Alden Weight, an assistant teaching professor in the College of Integrative Sciences and Arts, remembers Zellner fondly. 

“I found Shannon an inquisitive, diligent, thorough, open-minded, accepting, inclusive and compassionate student,” he said. “It was a delight to teach her.  She clearly enjoyed learning and exploring.” 

Zellner delved deep into the subject matter and made connections that few students in the class make, Weight added.

“She did what most successful online students do: Engage the material and instruction on a human level,” he said.

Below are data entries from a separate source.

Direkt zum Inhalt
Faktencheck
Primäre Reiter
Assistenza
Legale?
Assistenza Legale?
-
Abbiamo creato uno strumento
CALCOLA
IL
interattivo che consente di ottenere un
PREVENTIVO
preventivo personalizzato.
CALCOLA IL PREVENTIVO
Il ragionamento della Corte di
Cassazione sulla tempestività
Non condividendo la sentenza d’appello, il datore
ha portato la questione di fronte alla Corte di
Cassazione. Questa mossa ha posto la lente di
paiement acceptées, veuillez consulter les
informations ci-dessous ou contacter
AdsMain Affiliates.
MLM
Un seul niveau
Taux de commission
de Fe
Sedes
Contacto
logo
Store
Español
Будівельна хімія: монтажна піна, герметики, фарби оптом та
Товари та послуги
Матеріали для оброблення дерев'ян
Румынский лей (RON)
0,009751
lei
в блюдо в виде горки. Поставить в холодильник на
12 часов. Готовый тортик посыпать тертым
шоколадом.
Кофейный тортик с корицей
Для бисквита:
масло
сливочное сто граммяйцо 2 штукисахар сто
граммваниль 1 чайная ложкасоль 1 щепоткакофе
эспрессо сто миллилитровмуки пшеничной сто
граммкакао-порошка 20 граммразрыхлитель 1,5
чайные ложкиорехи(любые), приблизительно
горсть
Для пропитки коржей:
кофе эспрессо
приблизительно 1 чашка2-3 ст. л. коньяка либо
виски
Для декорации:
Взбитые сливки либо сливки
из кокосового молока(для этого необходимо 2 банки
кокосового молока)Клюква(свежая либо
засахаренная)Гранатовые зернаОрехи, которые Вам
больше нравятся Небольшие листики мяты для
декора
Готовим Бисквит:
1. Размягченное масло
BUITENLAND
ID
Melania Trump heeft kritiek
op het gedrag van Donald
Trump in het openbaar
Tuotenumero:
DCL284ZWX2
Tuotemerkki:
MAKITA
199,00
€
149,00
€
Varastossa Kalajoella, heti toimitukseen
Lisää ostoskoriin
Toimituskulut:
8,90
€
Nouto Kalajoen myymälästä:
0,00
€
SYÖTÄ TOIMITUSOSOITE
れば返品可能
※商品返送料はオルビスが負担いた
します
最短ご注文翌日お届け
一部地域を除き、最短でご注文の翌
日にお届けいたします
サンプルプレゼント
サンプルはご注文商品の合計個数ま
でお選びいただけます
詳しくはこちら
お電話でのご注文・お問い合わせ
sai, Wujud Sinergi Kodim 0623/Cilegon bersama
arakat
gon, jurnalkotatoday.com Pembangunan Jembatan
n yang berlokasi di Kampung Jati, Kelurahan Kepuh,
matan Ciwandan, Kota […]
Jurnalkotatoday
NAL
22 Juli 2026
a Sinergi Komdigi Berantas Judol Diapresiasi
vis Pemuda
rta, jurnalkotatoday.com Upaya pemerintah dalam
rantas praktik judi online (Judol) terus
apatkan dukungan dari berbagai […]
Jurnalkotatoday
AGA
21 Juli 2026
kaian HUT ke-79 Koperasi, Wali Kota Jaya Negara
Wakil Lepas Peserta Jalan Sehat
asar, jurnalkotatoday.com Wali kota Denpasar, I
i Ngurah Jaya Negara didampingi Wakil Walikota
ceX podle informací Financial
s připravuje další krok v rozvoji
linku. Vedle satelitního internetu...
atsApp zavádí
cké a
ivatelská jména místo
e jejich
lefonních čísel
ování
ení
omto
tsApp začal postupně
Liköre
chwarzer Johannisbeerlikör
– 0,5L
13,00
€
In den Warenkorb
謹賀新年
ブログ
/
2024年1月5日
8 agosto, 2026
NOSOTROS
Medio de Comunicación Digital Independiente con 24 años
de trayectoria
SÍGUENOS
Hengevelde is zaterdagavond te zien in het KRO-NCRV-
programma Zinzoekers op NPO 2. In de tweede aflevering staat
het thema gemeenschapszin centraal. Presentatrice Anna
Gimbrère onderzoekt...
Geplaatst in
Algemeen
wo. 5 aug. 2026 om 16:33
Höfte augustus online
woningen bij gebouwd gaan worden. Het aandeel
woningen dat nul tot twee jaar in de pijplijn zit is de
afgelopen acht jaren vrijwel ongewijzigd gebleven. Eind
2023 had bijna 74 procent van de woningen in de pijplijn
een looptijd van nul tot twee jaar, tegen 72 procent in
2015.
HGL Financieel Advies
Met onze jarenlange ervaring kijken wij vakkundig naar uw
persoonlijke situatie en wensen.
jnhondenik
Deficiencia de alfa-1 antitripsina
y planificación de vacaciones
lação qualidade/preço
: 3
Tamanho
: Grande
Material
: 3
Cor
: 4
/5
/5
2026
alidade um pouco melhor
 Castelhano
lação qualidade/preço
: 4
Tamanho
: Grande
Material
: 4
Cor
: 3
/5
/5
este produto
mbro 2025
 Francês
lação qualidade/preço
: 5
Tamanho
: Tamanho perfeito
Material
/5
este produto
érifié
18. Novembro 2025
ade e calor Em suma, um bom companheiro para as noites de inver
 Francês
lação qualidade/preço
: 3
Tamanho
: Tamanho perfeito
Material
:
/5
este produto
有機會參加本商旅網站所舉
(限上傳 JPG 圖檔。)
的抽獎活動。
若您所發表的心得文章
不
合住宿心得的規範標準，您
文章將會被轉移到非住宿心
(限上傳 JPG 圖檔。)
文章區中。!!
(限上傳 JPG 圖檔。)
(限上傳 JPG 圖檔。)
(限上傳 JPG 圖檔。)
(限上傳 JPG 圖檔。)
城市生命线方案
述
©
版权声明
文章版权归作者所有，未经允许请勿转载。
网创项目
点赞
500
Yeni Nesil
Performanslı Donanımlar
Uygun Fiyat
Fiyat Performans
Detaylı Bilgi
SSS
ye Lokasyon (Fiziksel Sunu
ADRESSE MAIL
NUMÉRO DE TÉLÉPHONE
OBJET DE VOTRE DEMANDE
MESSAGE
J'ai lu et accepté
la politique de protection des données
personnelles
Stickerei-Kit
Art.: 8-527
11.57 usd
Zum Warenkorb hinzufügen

Zellner applied her coursework to her military life when she became a "key spouse" for her husband’s squadron in January 2022, reaching out to other military spouses and their families living on Misawa Air Base, where they are currently stationed, to support them in different areas of their life. 

The U.S. Air and Space Force Key Spouse Program is “an official Unit Family Readiness Program designed to enhance readiness and establish a sense of community. Key spouses are volunteers appointed by the unit commander that serve as a conduit of information providing resources to Air Force families.” 

“This was right on the money of what I would love to put my time, energy, compassion and education into,” Zellner said.

Her dreams of achieving her educational goals did not come without hardships and heartbreak.

In an unexpected turn of events, Zellner experienced a death in the family not once, but twice. One of those events was the passing of her father. Both occasions called for long trips back to the U.S. 

Despite those challenges and the loss she experienced, she was determined to finish her degree. Thanks to the flexibility of the online program and the support she received from the ASU Online faculty, she was able to do so. 

Whenever she encountered major challenges, Zellner reached out to her professors to adjust deadlines and alternate assignments. She says the connections she made with those instructors have been instrumental to her academic success, including securing the John Hudson Scholarship in 2021 and 2022.

Zellner’s journey has been filled with triumphs, too. She was accepted and inducted into two honor societies, Alpha Kappa Delta and Phi Beta Kappa, and she was able to apply what she learned through her courses to her personal life, allowing her to help others.

“I would love to be a military and family life counselor for the Air Force,” she said. “I have the biggest dream of being a PhD student in sociology.”

This fall, Zellner will graduate summa cum laude with her bachelor's degree in sociology, a minor in Spanish and a minor in family and human development.

What would she have said to her father on graduation day? 

“Soy poderosa, soy educada, soy latina y orgullosa,” Zellner said. “Lo hice, Papi. I did it!”